An aside about region coding of DVDs

I was talking to my son Isaac this afternoon, the subject of gaming came up, and somewhere in the conversation he mentioned that the Sony PS3 was going to be free from region coding, and how good that was.
And I thought to myself, how odd. I grew up with 33 rpm albums and 45 rpm singles, and I could buy them anywhere and play them anywhere. We even had 78 rpm “lacquer” platters, and these played everywhere as well. So I can listen to William Booth talk to his troops on my 1905 mechanical gramophone, T.S. Eliot read his poems on a 33 rpm 12″ “LP” and the latest “vinyl” single from the Arctic Monkeys, all without worrying about region coding.

Why stop with records? I had no problem with reel-to-reel tapes and cassette tapes and even CDs.
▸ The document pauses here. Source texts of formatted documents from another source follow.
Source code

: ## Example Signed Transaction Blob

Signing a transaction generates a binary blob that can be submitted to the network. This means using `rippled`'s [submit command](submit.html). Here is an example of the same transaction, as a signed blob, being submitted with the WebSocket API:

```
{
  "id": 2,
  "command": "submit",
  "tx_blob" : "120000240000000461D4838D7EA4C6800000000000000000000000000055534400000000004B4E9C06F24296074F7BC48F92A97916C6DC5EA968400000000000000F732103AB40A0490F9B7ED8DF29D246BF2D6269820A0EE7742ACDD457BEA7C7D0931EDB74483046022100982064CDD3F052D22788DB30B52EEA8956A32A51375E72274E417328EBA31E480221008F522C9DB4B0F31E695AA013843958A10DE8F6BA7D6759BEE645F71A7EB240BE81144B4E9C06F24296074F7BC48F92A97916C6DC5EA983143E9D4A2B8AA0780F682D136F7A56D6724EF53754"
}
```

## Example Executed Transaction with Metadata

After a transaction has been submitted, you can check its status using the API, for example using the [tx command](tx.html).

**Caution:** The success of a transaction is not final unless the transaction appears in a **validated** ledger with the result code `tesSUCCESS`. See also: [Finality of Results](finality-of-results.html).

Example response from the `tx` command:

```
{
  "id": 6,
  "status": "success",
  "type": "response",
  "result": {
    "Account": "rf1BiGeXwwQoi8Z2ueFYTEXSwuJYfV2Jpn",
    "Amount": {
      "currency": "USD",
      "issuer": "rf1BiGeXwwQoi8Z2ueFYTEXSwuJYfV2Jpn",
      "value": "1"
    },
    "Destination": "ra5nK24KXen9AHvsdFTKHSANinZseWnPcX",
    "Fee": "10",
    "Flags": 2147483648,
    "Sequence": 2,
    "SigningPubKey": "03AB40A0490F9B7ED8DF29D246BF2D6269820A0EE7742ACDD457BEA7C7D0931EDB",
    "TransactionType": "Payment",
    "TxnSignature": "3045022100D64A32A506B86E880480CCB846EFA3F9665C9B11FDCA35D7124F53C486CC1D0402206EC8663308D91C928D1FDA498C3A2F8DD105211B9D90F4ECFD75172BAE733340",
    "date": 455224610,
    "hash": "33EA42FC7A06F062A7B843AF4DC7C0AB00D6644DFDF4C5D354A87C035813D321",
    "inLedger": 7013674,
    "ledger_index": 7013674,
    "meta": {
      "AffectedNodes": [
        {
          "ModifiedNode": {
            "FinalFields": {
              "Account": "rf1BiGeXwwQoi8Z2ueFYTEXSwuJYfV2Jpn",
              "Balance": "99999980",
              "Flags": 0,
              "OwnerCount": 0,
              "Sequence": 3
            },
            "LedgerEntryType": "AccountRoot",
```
The first time I hit the oddness of region coding was with my son’s console games, on an early Nintendo I think, and soon after that we had the DVD debacle that continues.

DVD region encoding offers less than zero value to the consumer; allows for unnecessary price and time discrimination between markets; promotes piracy and illegal copying as a result of those discriminations; provides no incremental value to the artist(s).
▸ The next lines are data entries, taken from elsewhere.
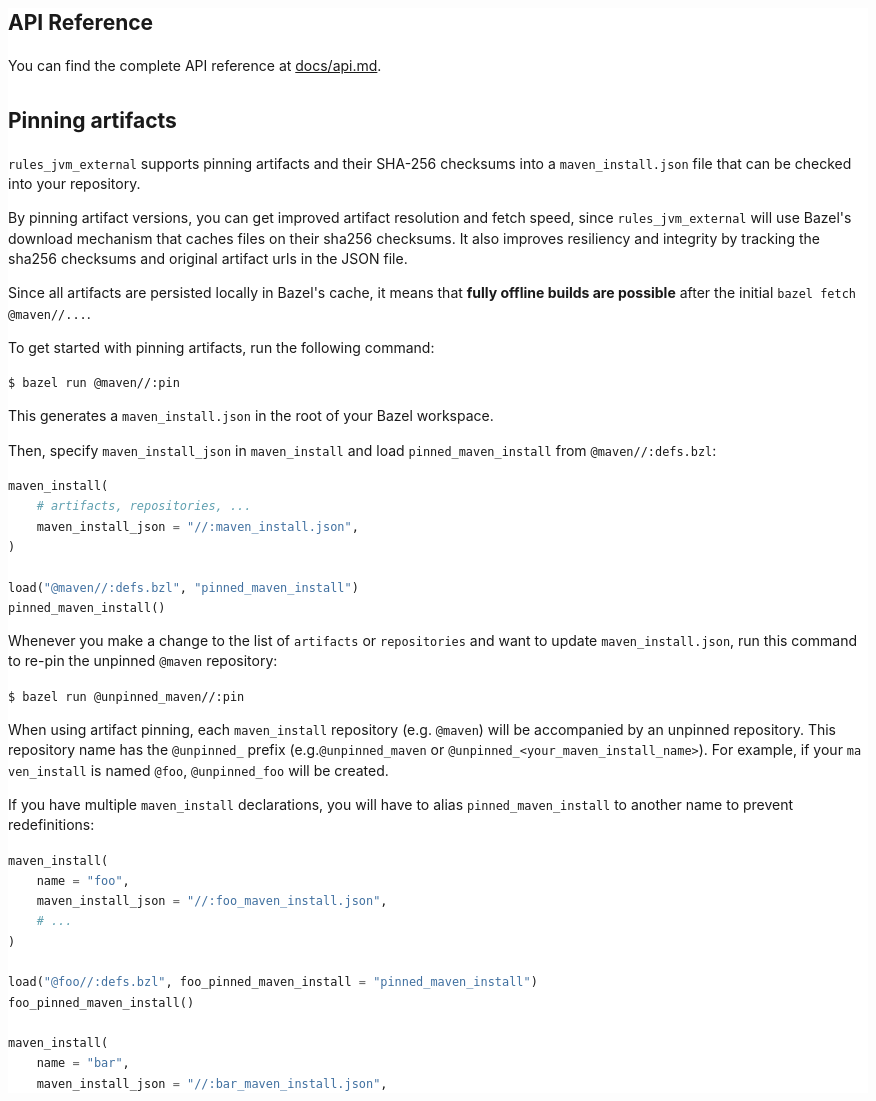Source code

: ## API Reference

You can find the complete API reference at [docs/api.md](docs/api.md).

## Pinning artifacts

`rules_jvm_external` supports pinning artifacts and their SHA-256 checksums into
a `maven_install.json` file that can be checked into your repository.

By pinning artifact versions, you can get improved artifact resolution and fetch
speed, since `rules_jvm_external` will use Bazel's download mechanism that
caches files on their sha256 checksums. It also improves resiliency and
integrity by tracking the sha256 checksums and original artifact urls in the
JSON file.

Since all artifacts are persisted locally in Bazel's cache, it means that
**fully offline builds are possible** after the initial `bazel fetch @maven//...`.

To get started with pinning artifacts, run the following command:

```
$ bazel run @maven//:pin
```

This generates a `maven_install.json` in the root of your Bazel workspace.

Then, specify `maven_install_json` in `maven_install` and load
`pinned_maven_install` from `@maven//:defs.bzl`:

```python
maven_install(
    # artifacts, repositories, ...
    maven_install_json = "//:maven_install.json",
)

load("@maven//:defs.bzl", "pinned_maven_install")
pinned_maven_install()
```

Whenever you make a change to the list of `artifacts` or `repositories` and want
to update `maven_install.json`, run this command to re-pin the unpinned `@maven`
repository:

```
$ bazel run @unpinned_maven//:pin
```

When using artifact pinning, each `maven_install` repository (e.g. `@maven`)
will be accompanied by an unpinned repository. This repository name has the
`@unpinned_` prefix (e.g.`@unpinned_maven` or
`@unpinned_<your_maven_install_name>`). For example, if your `maven_install` is
named `@foo`, `@unpinned_foo` will be created.

If you have multiple `maven_install` declarations, you will have to alias `pinned_maven_install` to 
another name to prevent redefinitions:

```python
maven_install(
    name = "foo",
    maven_install_json = "//:foo_maven_install.json",
    # ...
)

load("@foo//:defs.bzl", foo_pinned_maven_install = "pinned_maven_install")
foo_pinned_maven_install()

maven_install(
    name = "bar",
    maven_install_json = "//:bar_maven_install.json",
```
DVD encoding was brought into existence pretty much by stealth, most of us found out about it after the event. Which was probably a good thing, since it woke me up to the dangers of bad DRM and bad IPR just at the right time.

Because of the stealth approach, many people have no idea what the regions are. I thought it would amuse you to see the actual regions. Looks like a political map of something in Second Life….


4 thoughts on “An aside about region coding of DVDs”

  1. I always found the region code map very funny. Australia shares a code, not with Asia, but with Latin America. India shares a code with Africa, oh except for South Africa which shares a code with the Middle East.

    The reason I read, several times for the codes regions was to reflect market sizes – but they don’t reflect the way the markets function.

  2. A DRM-infected system is indistinguishable from a broken system. The good news is that New Zealand has quietly figured the problem out. (They speak English, but don’t get many English-language DVDs in their “region”.)

    I think the International Space Station is still “illegal” — there’s supposed to be a separate region for international waters and other outside-a-country travel, but they were running a US-region DVD player at one point.

    Small computer/AV services businesses will get just as much work as a result of DRM as they do as a result of bad manuals, confusing interconnects, and dumb security designs.

  3. The entertainment industry has erected the most Byzantine system of rules, regulations I am aware of. I’m not an expert but when I meet with one they make it clear how intractable and beyond the imagination the whole thing is for those that wish to do something the right way.

    It’s the sort of thing that makes artistically concerned and law abiding people go out and buy some device that let’s them get around crazy rules. We have a DVD collection which we bought and paid for in American and now live in France. Are we supposed to go out and buy them again? Of course not. One gets a “dezoned” DVD player and goes from there.

    Over time I expect individuals and companies will need to spend much more time understanding and figuring out how to deal directly with abrogations of their rights and privacy by media, governments and the technologies that make it possible.

  4. I read sometime ago that region codes were put in place in anticipation for laws that ‘might’ be passed to protect DRM in countries that manufactured DVD players giving them rights to film production.

    This clearly did not materialise and now region encoding is simply an annoyance and a legacy battle much like IPX/SPX versus TCP/IP which we all got over with ease albeit having to plumb in Gateways (now there’s an antique) to convert protocols. I remember having to mess around with .ini files to provide Microsoft/Novell integration. [Utilmately ensuring that corporate infrastructures were complex and costly and of course lucrative for Integrators and VaRs.] Now they are all history!

    Nowadays, a region chip is a simply, cheap commodity but somehow Sony, Ninetendo and of course Microsoft try to forget that the same generation they tried to trip up in the early days still exist and are the buying power for our kids which are their main taget market.

    Blue Ray versus HD-DVD is just another Betamax versus VHS. When will they accept harmony?